-- Data for this exercise follows --

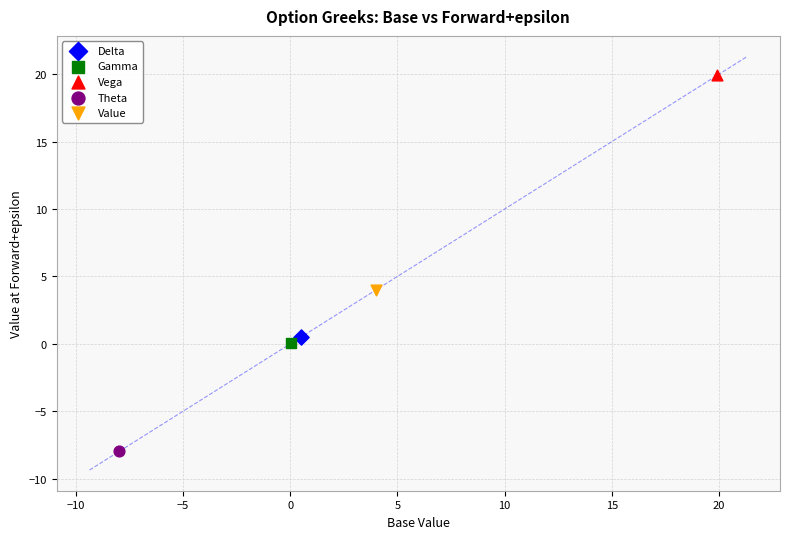

Which series contains the lowest Y value?

Theta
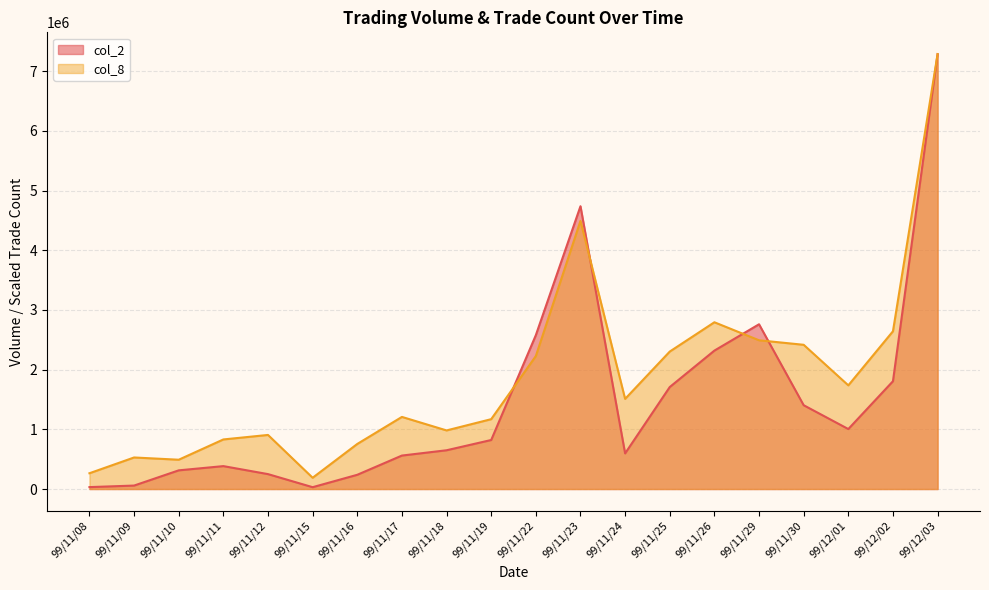

What position from the left is 99/11/24?

13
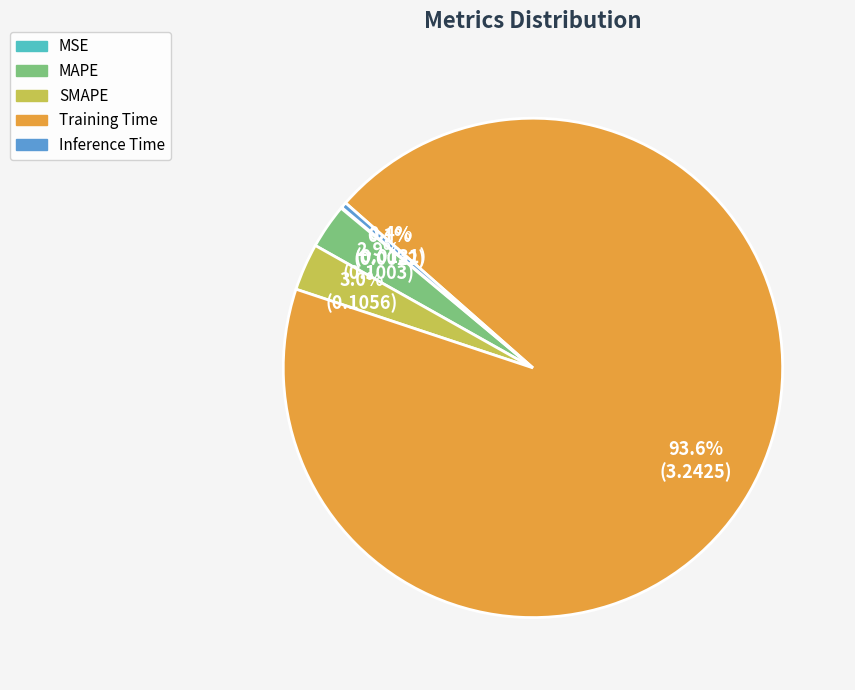

To the nearest percent, what is the average slice percentage?

20%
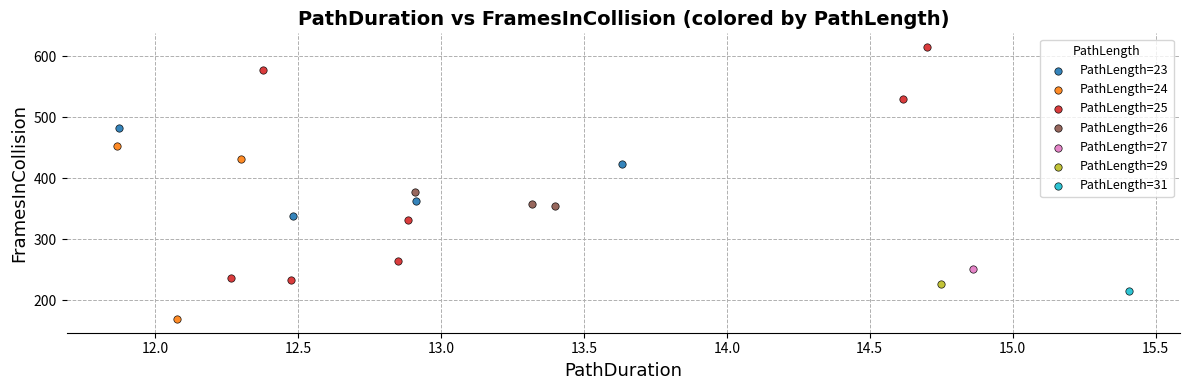

What are all the series names shown in the legend?

PathLength=23, PathLength=24, PathLength=25, PathLength=26, PathLength=27, PathLength=29, PathLength=31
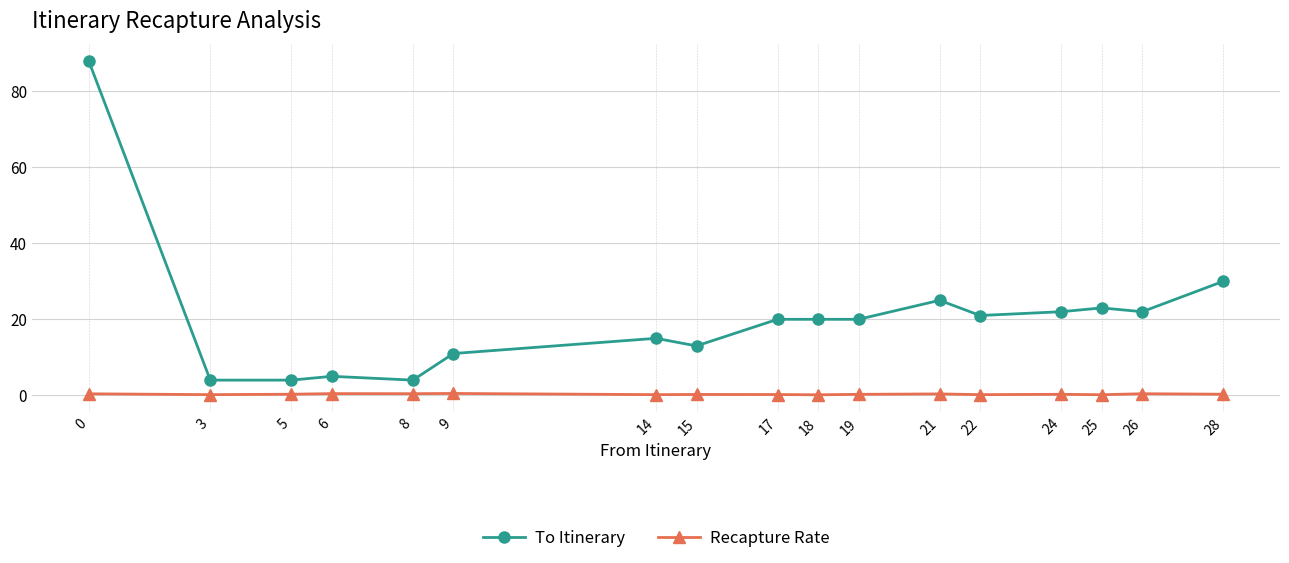

What is the sum of the To Itinerary values at 18 and 19?

40.0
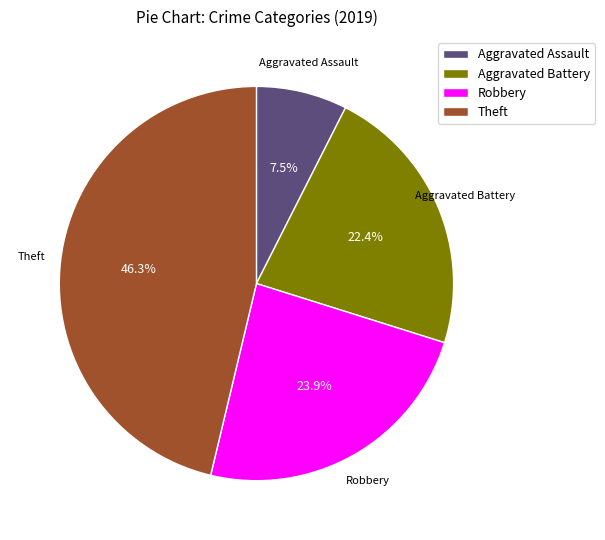

Which category has the biggest portion of the pie?

Theft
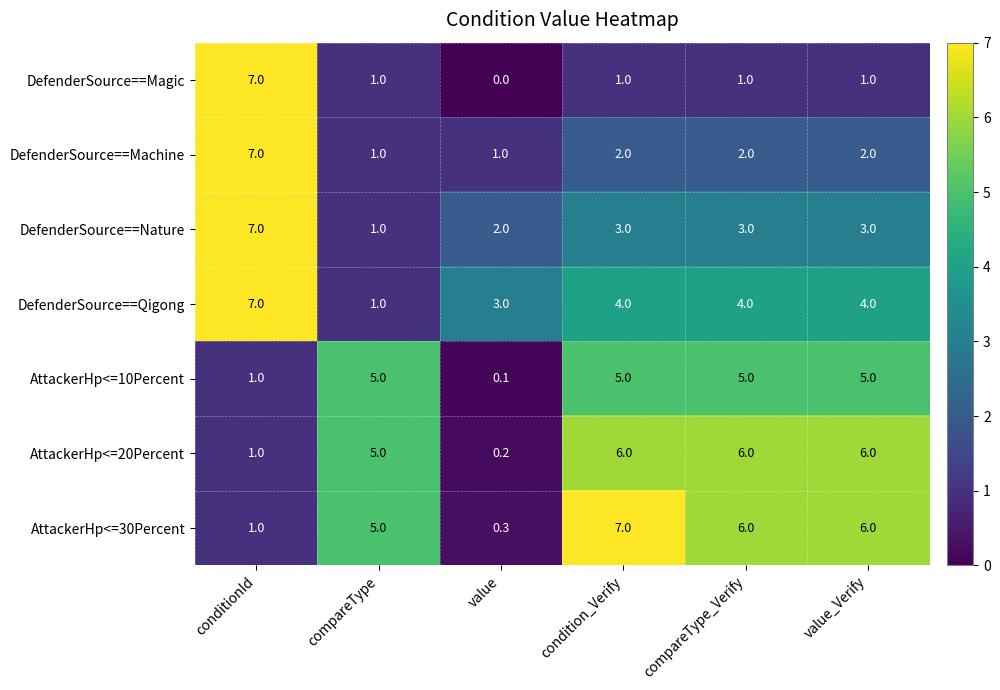

Count the number of data series in this chart.

7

-- Data for this exercise concluded --

Task instructions ->
Reproduce every line of the records above verbatim, leaving out the pictures.

Solution to the problem ->
Which series contains the lowest Y value?

Theta

What position from the left is 99/11/24?

13

To the nearest percent, what is the average slice percentage?

20%

What are all the series names shown in the legend?

PathLength=23, PathLength=24, PathLength=25, PathLength=26, PathLength=27, PathLength=29, PathLength=31

What is the sum of the To Itinerary values at 18 and 19?

40.0

Which category has the biggest portion of the pie?

Theft

Count the number of data series in this chart.

7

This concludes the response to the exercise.